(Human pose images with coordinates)
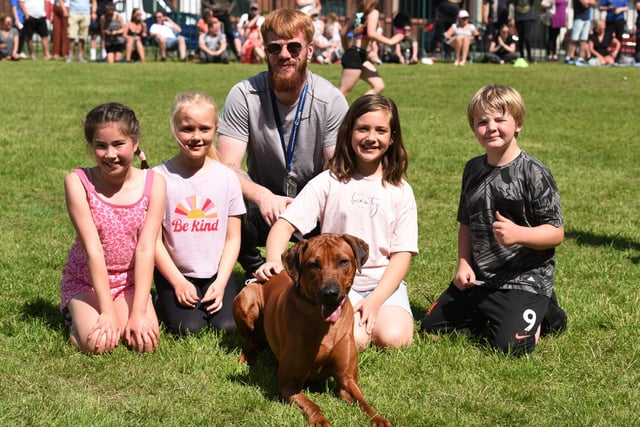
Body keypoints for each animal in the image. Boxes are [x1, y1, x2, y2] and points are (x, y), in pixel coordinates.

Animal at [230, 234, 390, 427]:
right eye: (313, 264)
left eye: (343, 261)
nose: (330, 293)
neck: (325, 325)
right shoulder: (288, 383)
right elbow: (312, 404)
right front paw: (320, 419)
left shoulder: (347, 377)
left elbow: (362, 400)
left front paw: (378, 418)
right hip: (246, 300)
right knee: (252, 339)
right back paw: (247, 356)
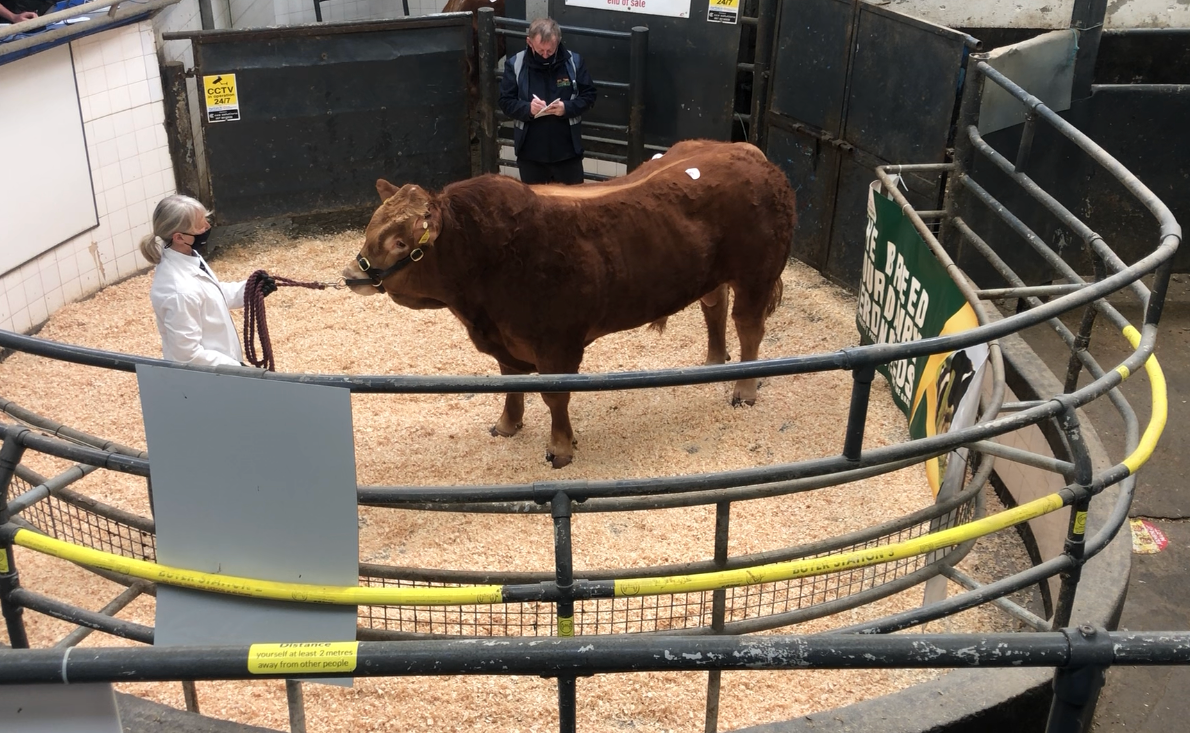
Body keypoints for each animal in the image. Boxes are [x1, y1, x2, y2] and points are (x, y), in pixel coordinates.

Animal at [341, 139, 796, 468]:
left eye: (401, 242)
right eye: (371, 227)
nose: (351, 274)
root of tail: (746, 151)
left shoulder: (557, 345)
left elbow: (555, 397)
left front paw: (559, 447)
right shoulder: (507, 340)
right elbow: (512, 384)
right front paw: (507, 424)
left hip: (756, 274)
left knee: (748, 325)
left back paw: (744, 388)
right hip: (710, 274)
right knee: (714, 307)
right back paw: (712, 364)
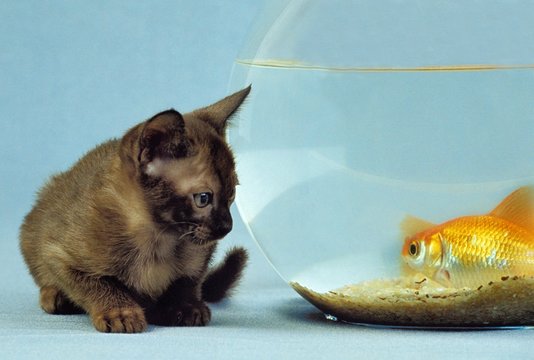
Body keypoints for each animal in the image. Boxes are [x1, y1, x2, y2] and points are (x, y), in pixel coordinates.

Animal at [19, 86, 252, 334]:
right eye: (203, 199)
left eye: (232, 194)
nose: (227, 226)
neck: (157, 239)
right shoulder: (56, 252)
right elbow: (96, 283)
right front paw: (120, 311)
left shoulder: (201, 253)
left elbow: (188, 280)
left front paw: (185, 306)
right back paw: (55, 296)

» **WHAT YOU WILL DO**: Repeat the records above exactly, leaving out any pictures they contain.

» **RESPONSE AREA**:
Body keypoints for each animal in the image. Boxes are [x1, y1, x2, y2] and points are (x, y), in pixel coordinates.

Animal at [230, 234, 390, 427]:
right eye: (313, 264)
left eye: (343, 261)
nose: (330, 293)
neck: (325, 325)
right shoulder: (288, 383)
right elbow: (312, 404)
right front paw: (320, 419)
left shoulder: (347, 377)
left elbow: (362, 400)
left front paw: (378, 418)
right hip: (246, 300)
right knee: (252, 339)
right back paw: (247, 356)
Body keypoints for each animal in the image. Boxes are [x1, y1, x2, y2] and points are (x, y), in pixel coordinates.

Animal at [341, 139, 796, 468]:
left eye: (401, 242)
right eye: (371, 227)
nose: (351, 274)
root of tail: (746, 151)
left shoulder: (557, 345)
left elbow: (555, 397)
left front paw: (559, 447)
right shoulder: (507, 340)
right elbow: (512, 384)
right front paw: (507, 424)
left hip: (756, 274)
left knee: (748, 325)
left back paw: (744, 388)
right hip: (710, 274)
right knee: (714, 307)
right back paw: (712, 364)
Body keypoints for each animal in the image. Boxes are [x1, y1, x2, y2] and points are (x, y), in pixel coordinates.

Animal at [19, 86, 252, 334]:
right eye: (203, 199)
left eye: (232, 194)
nose: (227, 226)
neck: (157, 239)
right shoulder: (56, 252)
right elbow: (96, 283)
right front paw: (120, 311)
left shoulder: (201, 253)
left elbow: (188, 280)
left front paw: (185, 306)
right back paw: (55, 296)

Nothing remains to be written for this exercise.